Define your critical queries
List the 10 most important queries for your business. If they include JOINs, aggregations or complex filters, SQL is your path.
Estimate your volume at 3 years
Calculate how many records you will have in 3 years. Fewer than 50 million rows per table: PostgreSQL is more than enough. More than 500 million with massive writes: evaluate NoSQL for those specific tables.
Assess your team
If your team is proficient in SQL, don't switch to NoSQL for the sake of trends. A team's productivity with their familiar tool outweighs any theoretical advantage of a new technology.
Test with real data
Before committing, load a subset of your real data into the candidate database and run your critical queries. Generic benchmarks don't reflect your use case.
FAQ: Databases for Businesses
SQL or NoSQL for my SME?
SQL (specifically PostgreSQL) is the right choice for 80% of SMEs. Your customer, order, billing and inventory data is relational by nature. NoSQL only makes sense if you handle massive semi-structured data such as IoT logs or catalogues with highly variable attributes.
PostgreSQL or MySQL?
PostgreSQL is technically superior in almost everything: native JSON support, full-text search, GIS extensions, advanced data types and stricter SQL standard compliance. MySQL is viable if you already have it in production and it works, but for new projects we recommend PostgreSQL without hesitation.
Can I use both at the same time?
Yes, and it is a common practice in modern architectures. PostgreSQL as the main database for relational data and transactions, combined with Redis for cache and sessions, is a proven architecture that offers the best of both worlds without the complexity of MongoDB.
How much does it cost to migrate a database?
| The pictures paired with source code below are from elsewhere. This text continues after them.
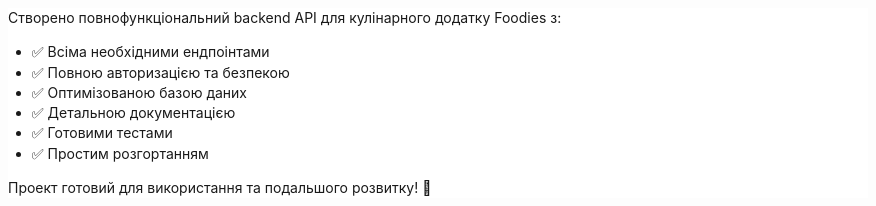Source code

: Створено повнофункціональний backend API для кулінарного додатку Foodies з:
- ✅ Всіма необхідними ендпоінтами
- ✅ Повною авторизацією та безпекою
- ✅ Оптимізованою базою даних
- ✅ Детальною документацією
- ✅ Готовими тестами
- ✅ Простим розгортанням

Проект готовий для використання та подальшого розвитку! 🎉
Between €600 and €3,000 depending on schema complexity, data volume and existing integrations. The key is a gradual migration plan: first duplicate data in the new database, then migrate reads and finally writes. Never do a 'big bang' overnight.
Conclusion
The database is the foundation of all your software. A bad choice drags on for years in the form of poor performance, inconsistent data and rising maintenance costs. For 80% of businesses, PostgreSQL is the safest option: it combines SQL power with JSON flexibility, scales to hundreds of millions of records and has no licence costs. If your case requires NoSQL, use it for what it truly excels at (massive semi-structured data) and keep SQL for the core of your business. What matters is not following trends, but choosing with data and a solid design from day one.